Curry spokeswoman Brienne Delaney said Tuesday evening that no arrests had been made.

“It’s still a fluid situation,” she said. It isn’t clear how many people have been questioned.

The investigation into the Nov. 10 explosion is believed to be focusing on a house occupied by Monserrate Shirley and her boyfriend, Mark Leonard. The couple and Shirley’s 12-year-old daughter were away at the time of the explosion, but the young couple next door died when their house was destroyed.

According to WISH-TV, news gathering partner to The Herald Bulletin, residents Whitney Essex and Brand Horton live in a mobile home community next door to a home that was raided by police Tuesday and two people reportedly were taken into custody for questioning.

Essex told WISH that their neighbor had talked to them about being questioned by detectives about the explosion.

“He was telling me about how they came over and asked me about the white van and if anybody came to my door to talk about the white van, that I never seen it,” she said.

Essex told WISH she saw a white van outside the man’s mobile home for several weeks.

“He told me that it was only there for one day and that they moved a TV with it and I obviously know different because it was at his house for two weeks,” Essex said.

Indianapolis Homeland Security Director Gary Coons said in a statement released Tuesday night that investigators were still at work at the blast-damaged neighborhood on Indianapolis’ south side.

“The investigation is still ongoing and we are still processing the scene. No arrests have been made at this time,” his statement said.

Attorney Randall Cable said earlier Tuesday that Shirley and Leonard had been cooperating with investigators and were “bewildered” by Curry’s announcement Monday that the investigation was considered a criminal homicide.

City arson investigators and the Bureau of Alcohol, Tobacco, Firearms and Explosives concluded the blast was not an accident, Curry told the AP earlier Tuesday. The case is classified as a criminal homicide investigation because of the deaths of Jennifer and John Longworth.

Curry declined to discuss details of the investigation or the search warrants, which he said would remain sealed until — or if — any criminal charges are filed.
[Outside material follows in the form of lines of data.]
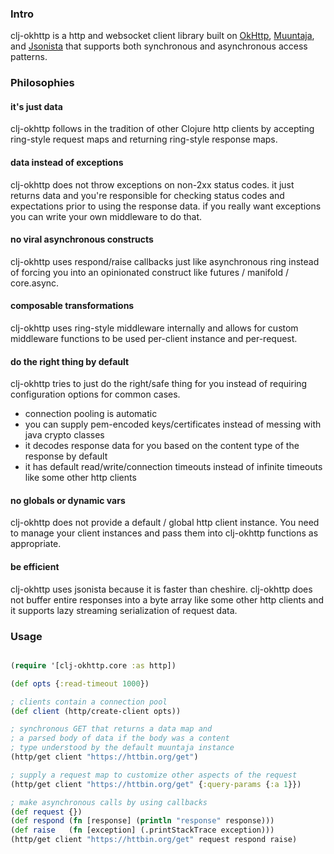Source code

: ### Intro

clj-okhttp is a http and websocket client library built on [OkHttp](https://github.com/square/okhttp),
[Muuntaja](https://github.com/metosin/muuntaja), and [Jsonista](https://github.com/metosin/jsonista) that supports both
synchronous and asynchronous access patterns.

### Philosophies

#### it's just data

clj-okhttp follows in the tradition of other Clojure http clients by accepting ring-style request maps and returning
ring-style response maps.

#### data instead of exceptions

clj-okhttp does not throw exceptions on non-2xx status codes. it just returns data and you're responsible for checking
status codes and expectations prior to using the response data. if you really want exceptions you can write your own
middleware to do that.

#### no viral asynchronous constructs

clj-okhttp uses respond/raise callbacks just like asynchronous ring instead of forcing you into an opinionated construct
like futures / manifold / core.async.

#### composable transformations

clj-okhttp uses ring-style middleware internally and allows for custom middleware functions to be used per-client
instance and per-request.

#### do the right thing by default

clj-okhttp tries to just do the right/safe thing for you instead of requiring configuration options for common cases.

- connection pooling is automatic
- you can supply pem-encoded keys/certificates instead of messing with java crypto classes
- it decodes response data for you based on the content type of the response by default
- it has default read/write/connection timeouts instead of infinite timeouts like some other http clients

#### no globals or dynamic vars

clj-okhttp does not provide a default / global http client instance. You need to manage your client instances and pass
them into clj-okhttp functions as appropriate.

#### be efficient

clj-okhttp uses jsonista because it is faster than cheshire. clj-okhttp does not buffer entire responses into a byte
array like some other http clients and it supports lazy streaming serialization of request data.

### Usage

```clojure 

(require '[clj-okhttp.core :as http])

(def opts {:read-timeout 1000})

; clients contain a connection pool
(def client (http/create-client opts))

; synchronous GET that returns a data map and 
; a parsed body of data if the body was a content 
; type understood by the default muuntaja instance
(http/get client "https://httbin.org/get")

; supply a request map to customize other aspects of the request
(http/get client "https://httbin.org/get" {:query-params {:a 1}})

; make asynchronous calls by using callbacks
(def request {})
(def respond (fn [response] (println "response" response)))
(def raise   (fn [exception] (.printStackTrace exception)))
(http/get client "https://httbin.org/get" request respond raise)

```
Officials have said they believe natural gas was involved in the explosion and that they are focusing on appliances as the cause. The explosion caused an estimated $4.4 million in damage.

Curry said investigators had considered homicide a possibility all along, but it wasn’t until police and the ATF ruled out an accidental cause that it became a criminal probe.

He declined to say whether investigators had any suspects or if there was any physical evidence or possible motive that the blast had been deliberately set.

“In terms of any intent, I can’t speak to that,” Curry said.

Cable said in a statement that Shirley and Leonard have “cooperated fully” with investigators and that they want the cause “of this horrific and saddening tragedy to be determined.”

Fire Capt. Rita Burris said Tuesday that about 15 heavily damaged homes are “on hold,” meaning that residents have limited access because of the investigation.

Once the on-scene work is complete, she said inspectors will have to determine if those homes are safe enough to enter or if they must be demolished.

“That’s a two-fold, two-layer thing that these homeowners are going to have to deal with,” Burris said.